> _Article_:
Buddy's Beer Garden is a 1933 Warner Bros. Looney Tunes cartoon, directed by Jack King. The short was released on November 11, 1933, and stars Buddy, the second star of the series.

It was supervised by Earl Duvall, here credited as "Duval," was one of only five Warner Bros. cartoons directed by him, and one of only three Buddy shorts. Musical direction was by Norman Spencer.

Summary
We enter Buddy's beer garden, where are gathered many merry patrons, singing "Oh du lieber Augustin", mugs in hand. The happy opening scene fades to one of an equally merry Buddy, who balances a tray and sings of the good cheer his beer brings (to the tune of "Auf Wiederseh'n (We'll Meet Again)"), as he fixes a tablecloth and sets down two glasses of his ware, while a black dog, pretzels on its tail, behind him barks in tune. A German oom-pah band creates an ambience (and, as the band reappears four times throughout the cartoon, each time they are seen, as a gag, a small member of the group will come out of the largest member's brass instrument, playing, in succession, a trumpet, maracas, a piano, and a bass drum.) Beer flows on tap, and Buddy ensures that each mug has plenty of foam. Cookie neatly prepares several pretzels, which then are salted by the same little dachshund, and carried thence away. The tongue sandwiches offered as part of the bar's free lunch sing & lap up mustard; an impatient patron (presumably the same brute who serves as the villain in later shorts, such as Buddy's Show Boat and Buddy's Garage) demands his beer, which he instantly gulps down upon its arrival.

All present take part in "It's Time to Sing 'Sweet Adeline' Again": some sing, one patron plays his spaghetti as though the noodles were strings on a harp, Buddy makes an instrument out of his steins, &c. Cookie comes around, offering cigars and cigarettes to the patrons, one of whom, the same impatient brute as before, accepts, but not before freshly stroking the girl's chin. Cookie performs an exotic dance for the entire beer garden, and is joined by the selfsame patron, & a formerly stationery piano. The film goes on: Buddy whistles "Hi Lee Hi Lo", tossing beer from one mug to another, preparing sandwiches, clearing tables.

> _Collected data entries_:
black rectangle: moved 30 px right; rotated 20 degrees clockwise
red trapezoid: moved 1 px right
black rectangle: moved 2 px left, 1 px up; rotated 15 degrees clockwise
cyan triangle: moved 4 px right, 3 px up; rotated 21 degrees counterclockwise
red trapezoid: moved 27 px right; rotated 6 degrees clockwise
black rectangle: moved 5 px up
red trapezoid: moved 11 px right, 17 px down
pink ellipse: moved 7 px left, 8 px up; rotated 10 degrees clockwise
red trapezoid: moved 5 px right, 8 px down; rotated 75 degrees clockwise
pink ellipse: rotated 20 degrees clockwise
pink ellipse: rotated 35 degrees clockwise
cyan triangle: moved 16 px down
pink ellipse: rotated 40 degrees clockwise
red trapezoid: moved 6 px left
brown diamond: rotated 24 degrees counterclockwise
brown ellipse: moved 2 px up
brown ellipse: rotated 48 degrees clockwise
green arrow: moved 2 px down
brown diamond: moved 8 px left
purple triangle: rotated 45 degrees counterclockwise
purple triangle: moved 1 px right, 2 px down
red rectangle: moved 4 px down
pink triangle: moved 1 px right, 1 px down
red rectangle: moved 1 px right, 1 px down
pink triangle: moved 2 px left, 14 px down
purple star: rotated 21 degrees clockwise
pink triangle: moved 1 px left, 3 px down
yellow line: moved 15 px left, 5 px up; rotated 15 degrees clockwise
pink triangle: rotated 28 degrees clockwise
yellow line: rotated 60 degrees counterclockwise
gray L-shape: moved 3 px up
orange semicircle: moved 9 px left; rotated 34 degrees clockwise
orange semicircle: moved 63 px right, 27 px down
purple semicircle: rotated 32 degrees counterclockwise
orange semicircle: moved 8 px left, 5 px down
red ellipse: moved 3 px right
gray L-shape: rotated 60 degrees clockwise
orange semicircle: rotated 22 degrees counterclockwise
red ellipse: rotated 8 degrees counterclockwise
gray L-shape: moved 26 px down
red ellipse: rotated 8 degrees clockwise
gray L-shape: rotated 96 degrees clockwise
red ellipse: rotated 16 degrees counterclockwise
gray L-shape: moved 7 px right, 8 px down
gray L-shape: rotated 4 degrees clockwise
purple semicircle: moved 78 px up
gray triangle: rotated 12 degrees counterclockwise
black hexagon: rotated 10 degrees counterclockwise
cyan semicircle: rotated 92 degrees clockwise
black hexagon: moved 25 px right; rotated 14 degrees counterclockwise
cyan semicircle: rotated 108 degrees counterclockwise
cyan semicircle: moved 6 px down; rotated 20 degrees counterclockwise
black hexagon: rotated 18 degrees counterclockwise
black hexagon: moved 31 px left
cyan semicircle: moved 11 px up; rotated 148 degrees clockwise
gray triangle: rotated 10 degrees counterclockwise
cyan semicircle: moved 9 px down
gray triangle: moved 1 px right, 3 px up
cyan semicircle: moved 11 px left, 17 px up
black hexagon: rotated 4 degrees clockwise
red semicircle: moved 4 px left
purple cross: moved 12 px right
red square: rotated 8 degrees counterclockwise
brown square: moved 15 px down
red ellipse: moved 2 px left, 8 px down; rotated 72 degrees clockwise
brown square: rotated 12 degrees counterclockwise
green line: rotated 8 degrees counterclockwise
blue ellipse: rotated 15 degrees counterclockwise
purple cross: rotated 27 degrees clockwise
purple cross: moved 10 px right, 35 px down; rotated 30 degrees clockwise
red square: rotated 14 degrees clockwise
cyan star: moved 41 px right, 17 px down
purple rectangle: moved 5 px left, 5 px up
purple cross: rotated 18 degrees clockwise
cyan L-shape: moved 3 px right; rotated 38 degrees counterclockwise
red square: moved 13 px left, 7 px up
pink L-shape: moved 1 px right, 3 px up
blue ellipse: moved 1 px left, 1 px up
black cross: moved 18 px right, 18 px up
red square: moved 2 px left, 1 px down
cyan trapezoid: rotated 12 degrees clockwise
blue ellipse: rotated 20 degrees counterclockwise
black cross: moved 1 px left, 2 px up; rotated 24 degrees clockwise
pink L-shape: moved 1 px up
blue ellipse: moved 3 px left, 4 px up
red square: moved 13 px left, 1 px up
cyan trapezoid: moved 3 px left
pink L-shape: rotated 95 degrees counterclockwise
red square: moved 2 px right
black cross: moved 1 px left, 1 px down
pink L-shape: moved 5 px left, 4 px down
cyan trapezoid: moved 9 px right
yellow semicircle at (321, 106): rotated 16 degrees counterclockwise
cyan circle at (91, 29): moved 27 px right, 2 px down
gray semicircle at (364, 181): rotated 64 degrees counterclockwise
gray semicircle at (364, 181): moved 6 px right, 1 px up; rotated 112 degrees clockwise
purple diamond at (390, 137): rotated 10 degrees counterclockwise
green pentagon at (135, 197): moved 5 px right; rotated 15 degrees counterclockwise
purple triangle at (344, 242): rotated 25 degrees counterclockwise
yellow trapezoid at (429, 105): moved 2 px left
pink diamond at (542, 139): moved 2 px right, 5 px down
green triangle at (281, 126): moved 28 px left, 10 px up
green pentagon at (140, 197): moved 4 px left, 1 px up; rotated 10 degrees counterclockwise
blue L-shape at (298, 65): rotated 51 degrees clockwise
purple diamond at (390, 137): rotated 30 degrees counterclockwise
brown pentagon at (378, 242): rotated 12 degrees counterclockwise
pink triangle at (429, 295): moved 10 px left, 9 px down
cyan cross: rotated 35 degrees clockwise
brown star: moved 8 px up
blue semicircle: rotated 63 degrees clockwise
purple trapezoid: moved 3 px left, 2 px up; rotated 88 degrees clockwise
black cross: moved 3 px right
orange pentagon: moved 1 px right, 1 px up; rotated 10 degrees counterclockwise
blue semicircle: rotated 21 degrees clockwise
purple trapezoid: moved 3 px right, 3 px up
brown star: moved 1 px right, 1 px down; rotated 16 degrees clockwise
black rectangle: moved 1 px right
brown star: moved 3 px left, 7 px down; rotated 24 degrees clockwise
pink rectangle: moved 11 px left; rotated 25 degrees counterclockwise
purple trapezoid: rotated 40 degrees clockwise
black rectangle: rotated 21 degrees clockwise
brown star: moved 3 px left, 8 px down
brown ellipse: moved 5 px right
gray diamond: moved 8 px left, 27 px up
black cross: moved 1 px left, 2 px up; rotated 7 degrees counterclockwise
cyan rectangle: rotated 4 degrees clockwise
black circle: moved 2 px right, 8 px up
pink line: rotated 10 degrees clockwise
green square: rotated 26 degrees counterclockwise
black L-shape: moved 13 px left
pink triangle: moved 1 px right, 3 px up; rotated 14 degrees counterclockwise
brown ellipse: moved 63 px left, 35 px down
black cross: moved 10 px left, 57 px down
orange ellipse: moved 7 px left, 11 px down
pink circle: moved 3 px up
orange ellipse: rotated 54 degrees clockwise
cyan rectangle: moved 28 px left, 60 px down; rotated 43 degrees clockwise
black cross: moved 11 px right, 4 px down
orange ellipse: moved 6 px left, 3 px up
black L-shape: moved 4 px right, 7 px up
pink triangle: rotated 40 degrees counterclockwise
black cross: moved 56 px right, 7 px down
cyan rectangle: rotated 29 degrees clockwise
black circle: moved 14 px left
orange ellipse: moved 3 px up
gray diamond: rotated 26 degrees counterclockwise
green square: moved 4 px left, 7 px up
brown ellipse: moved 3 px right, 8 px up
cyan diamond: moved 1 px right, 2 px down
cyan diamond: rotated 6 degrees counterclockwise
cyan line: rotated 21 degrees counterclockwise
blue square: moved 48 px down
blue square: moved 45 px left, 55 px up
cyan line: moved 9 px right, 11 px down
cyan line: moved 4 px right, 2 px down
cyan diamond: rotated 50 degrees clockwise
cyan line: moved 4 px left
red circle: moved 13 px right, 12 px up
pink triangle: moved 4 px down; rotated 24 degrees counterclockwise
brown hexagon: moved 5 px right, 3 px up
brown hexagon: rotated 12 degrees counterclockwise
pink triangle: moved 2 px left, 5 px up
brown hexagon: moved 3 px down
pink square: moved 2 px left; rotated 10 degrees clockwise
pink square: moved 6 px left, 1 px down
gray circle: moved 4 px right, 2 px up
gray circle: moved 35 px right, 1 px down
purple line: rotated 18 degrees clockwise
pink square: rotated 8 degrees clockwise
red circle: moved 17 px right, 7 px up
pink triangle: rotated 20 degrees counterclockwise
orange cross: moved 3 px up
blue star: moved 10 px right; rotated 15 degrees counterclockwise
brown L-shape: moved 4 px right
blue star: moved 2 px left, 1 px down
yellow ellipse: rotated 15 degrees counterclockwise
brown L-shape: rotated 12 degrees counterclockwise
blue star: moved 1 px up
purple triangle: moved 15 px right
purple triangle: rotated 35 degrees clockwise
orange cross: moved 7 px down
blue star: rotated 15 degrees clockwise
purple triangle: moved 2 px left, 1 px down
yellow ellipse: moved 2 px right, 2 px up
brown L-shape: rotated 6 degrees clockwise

> _What is asked_:
a - List every song or tune title mentioned in the Buddy's Beer Garden article.
b - Return the passage of the Buddy's Beer Garden article from "All present take" up to and including "sandwiches, clearing tables.".
c - Resume the Buddy's Beer Garden article from the point where it stops.

> _Responses to the exercise_:
a -
"Oh du lieber Augustin"
"Auf Wiederseh'n (We'll Meet Again)"
"It's Time to Sing 'Sweet Adeline' Again"
"Hi Lee Hi Lo"

b -
All present take part in "It's Time to Sing 'Sweet Adeline' Again": some sing, one patron plays his spaghetti as though the noodles were strings on a harp, Buddy makes an instrument out of his steins, &c. Cookie comes around, offering cigars and cigarettes to the patrons, one of whom, the same impatient brute as before, accepts, but not before freshly stroking the girl's chin. Cookie performs an exotic dance for the entire beer garden, and is joined by the selfsame patron, & a formerly stationery piano. The film goes on: Buddy whistles "Hi Lee Hi Lo", tossing beer from one mug to another, preparing sandwiches, clearing tables.

c -
As a final treat for his customers, Our Hero introduces a lady singer (who bears a striking resemblance to Mae West), who reveals herself only after Buddy's departure and a brief musical interlude. The grand dame attracts the attention of the very same recurring patron, who drunkenly stumbles over to her with the intention of receiving a kiss: as the song ("I Love my Big Time, Slow Time Baseball Man") ends, he makes his request, but a horned goat, part of a poster advertising "Bock Beer", but nonetheless quite alive, with its horns stabs the patron's backside, sending him flying. The patron, on his airborne journey, causes the lady singer to catch her dress on an overhanging tree; the dress tears, & the throaty performer, now grounded, is revealed to be a cross-dressed Buddy. Pleasantly embarrassed, Buddy stalks away, waving blithely to all present; in the final shot, we see that the bird cage strapped to Buddy's posterior (there to replicate the voluptuousness of his singing persona), in fact houses an exotic bird, which shows itself to have a voice & nose like those of Jimmy Durante, as well as a saying: "Am I mortified!"

Home media
The cartoon is available on the Looney Tunes Golden Collection: Volume 6. Along with Buddy's Day Out and Buddy's Circus, it is one of only three Buddy shorts released on DVD.

References

External links
 

1933 films
1933 animated films
1930s LGBT-related films
American black-and-white films
Cross-dressing in American films
Films scored by Norman Spencer (composer)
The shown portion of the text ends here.